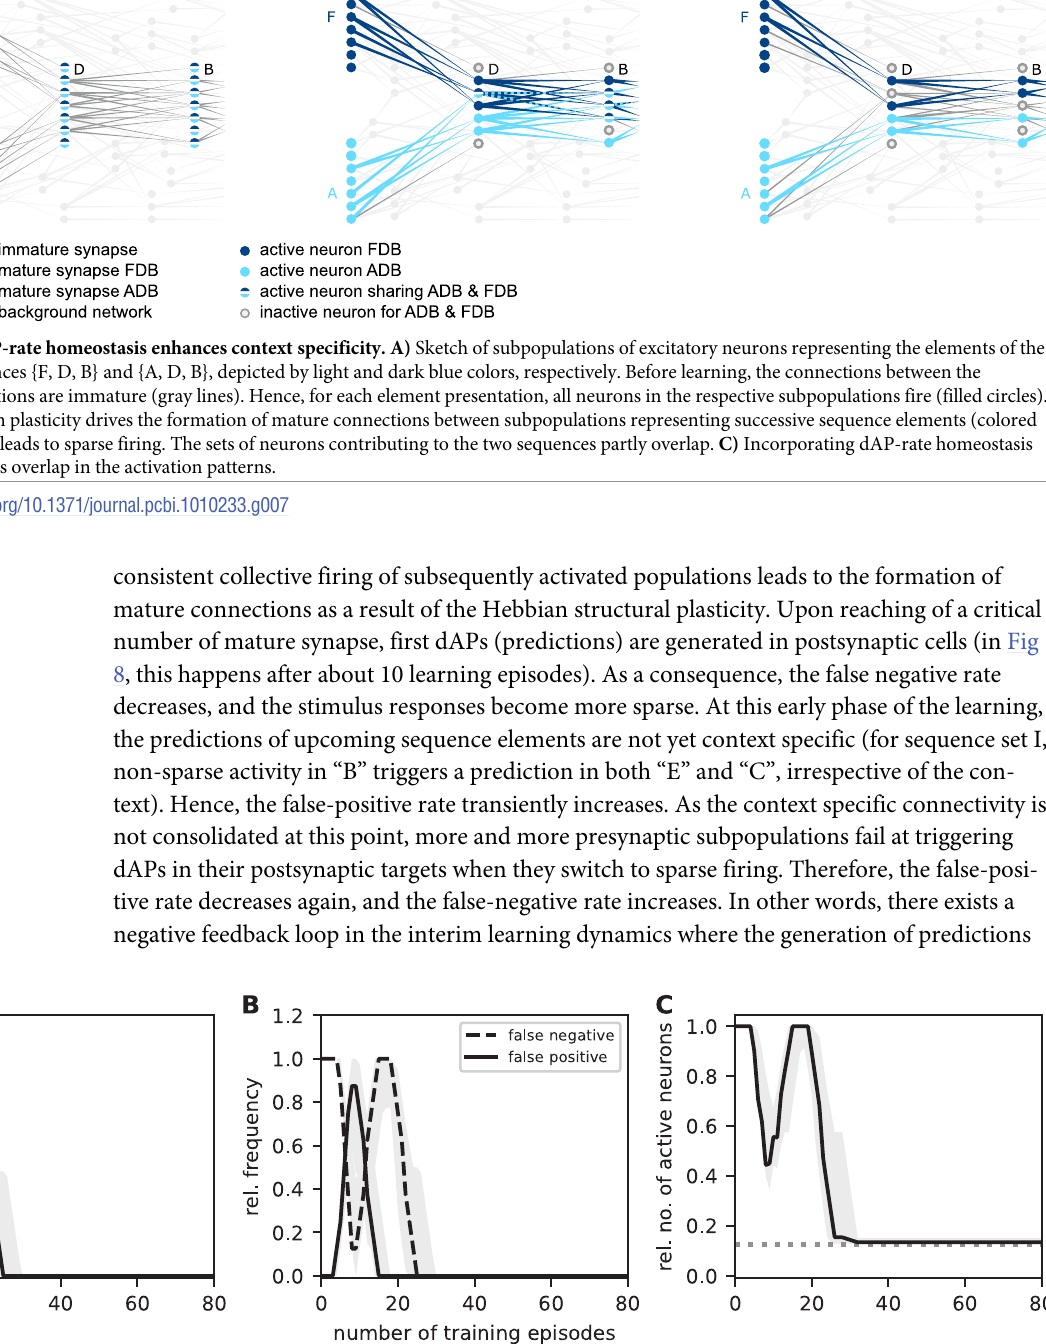
Fig 8. Sequence prediction performance for sequence set I. Dependence of the sequence prediction error ( A ), the false-positive and false-negative rates ( B ), and the number of active neurons relative to the subpopulation size ( C ) on the number of training episodes during repetitive stimulation with sequence set I (see Task and training protocol). Curves and error bands indicate the median as well as the 5% and 95% percentiles across an ensemble of 5 different network realizations, respectively. All prediction performance measures are calculated as a moving average over the last 4 training episodes. The dashed gray horizontal line in panel C depicts the target sparsity level ρ /( Ln E ). Inter-stimulus interval Δ T = 40 ms. See Table 2 for remaining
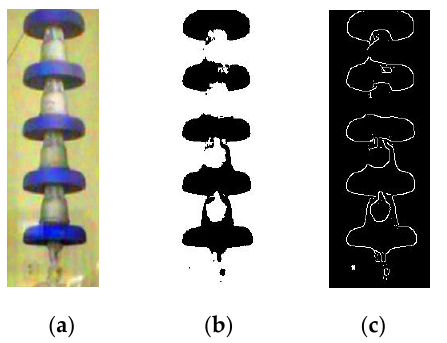
Figure 6. The comparison diagram of the original image and the binarization image and the image after edge detection processing. ( a ) Original image. ( b ) Binarization image. ( c ) Image after edge detection processing.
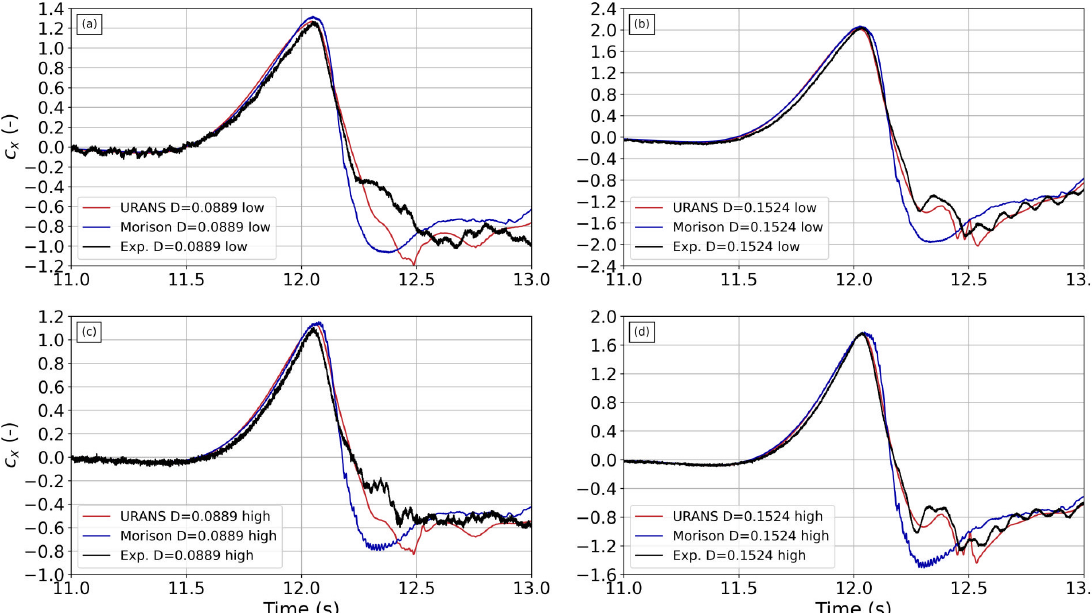
Figure 14. Time histories of load coefficient c x in scenario 1 for the small ‐ diameter cylinder in its low position ( a ), for the large ‐ diameter cylinder in its low position ( b ), for the small ‐ diameter cylinder in its high position ( c ), and for the large ‐ diameter cylinder in its high position ( d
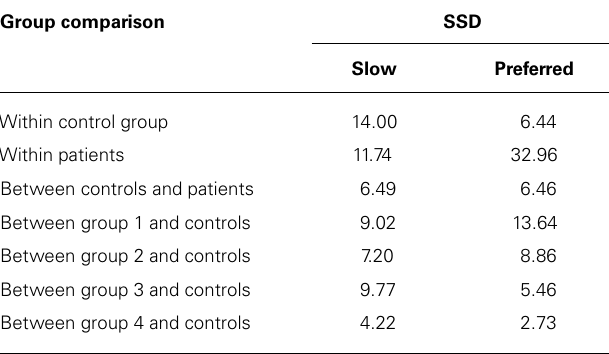
Table 2 | Cyclogram-shape differences.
Question: Summarize what this figure shows in one sentence.
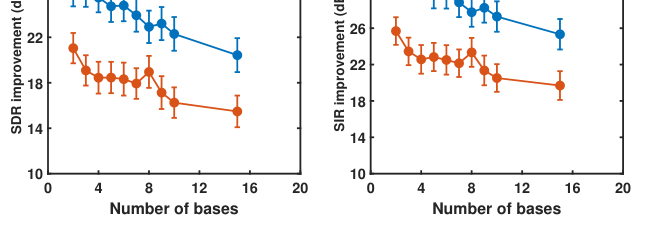
Answer: Average SDR and SIR improvements versus different number of bases. Conditions: source signals are from two female speakers in WSJ0 and there is no reverberation.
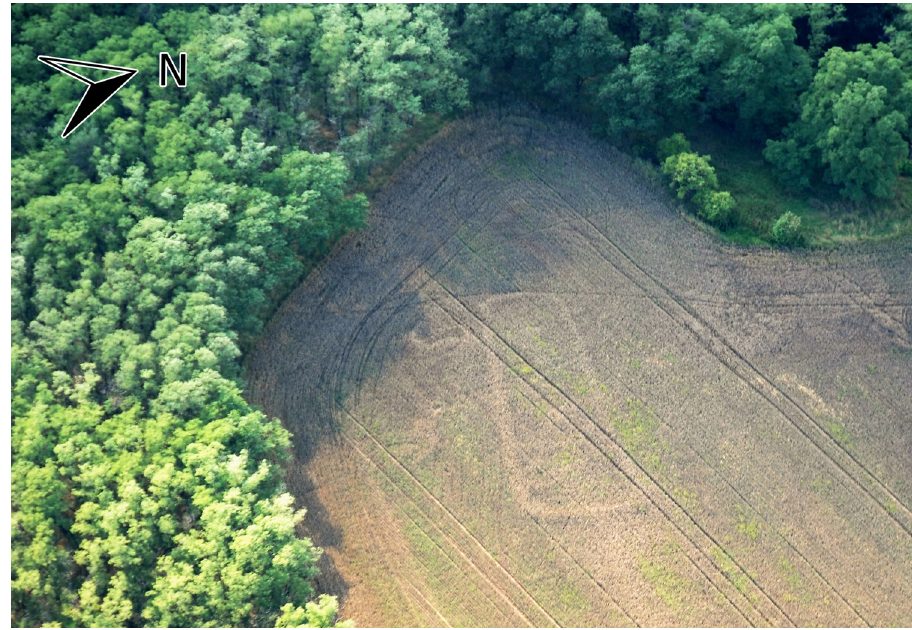
Figure 3: Vra ž kov ( Litom ěř ice district ) . Arial photograph of cropmark of a long barrow, the narrower end oriented to West ( after Gojda, 2019, Figure 5.129 )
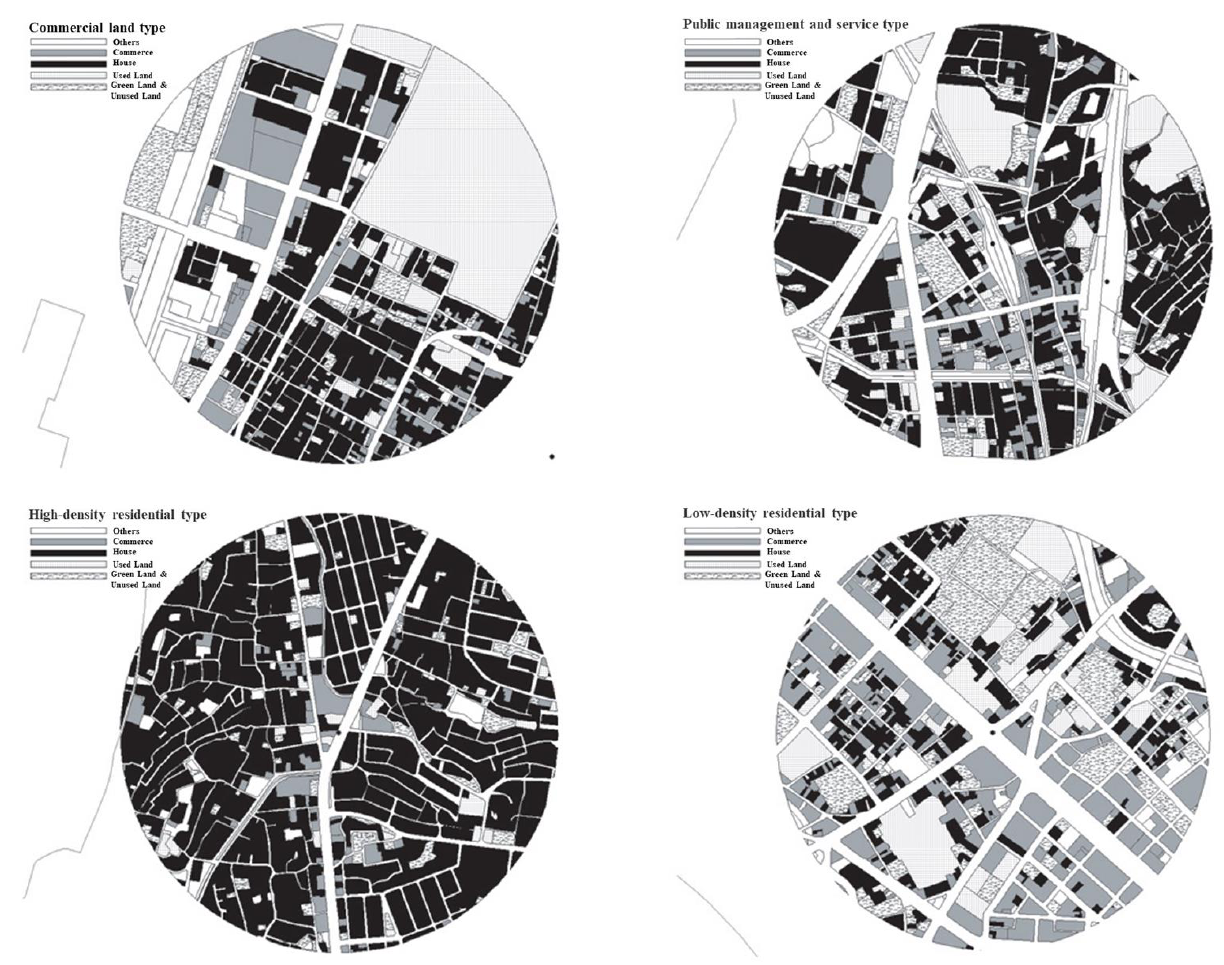
Figure 8. Typological maps of land use in station zones.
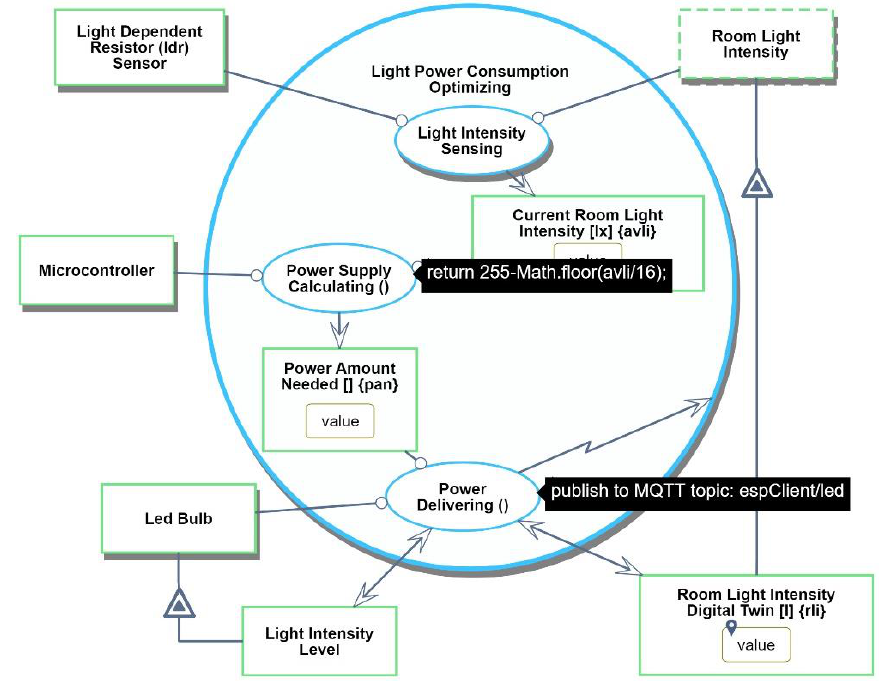
Figure 16. SD1, in which Light Power Consumption Optimizing is zoomed into.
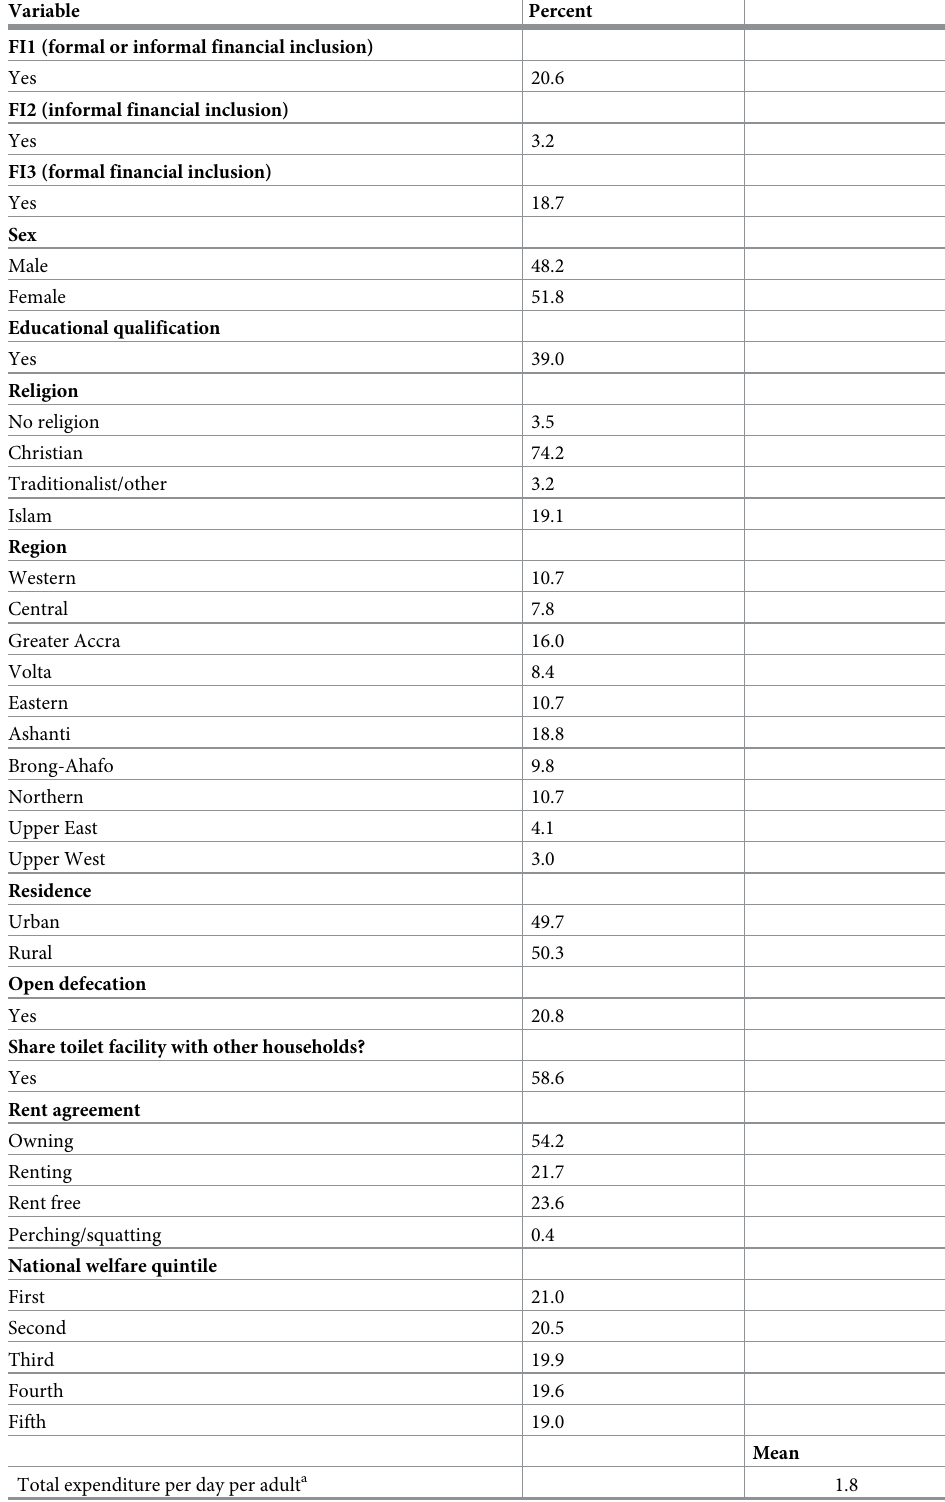
Table 1. Socio-demographic background of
______
- **Exercise prompt**
From the line that contains "Figure 3: Vra" to the last line of the data above, inclusive, transcribe every line exactly and only those lines, omitting pictures.

- **Exercise solution**
Figure 3: Vra ž kov ( Litom ěř ice district ) . Arial photograph of cropmark of a long barrow, the narrower end oriented to West ( after Gojda, 2019, Figure 5.129 )
Figure 8. Typological maps of land use in station zones.
Figure 16. SD1, in which Light Power Consumption Optimizing is zoomed into.
Table 1. Socio-demographic background of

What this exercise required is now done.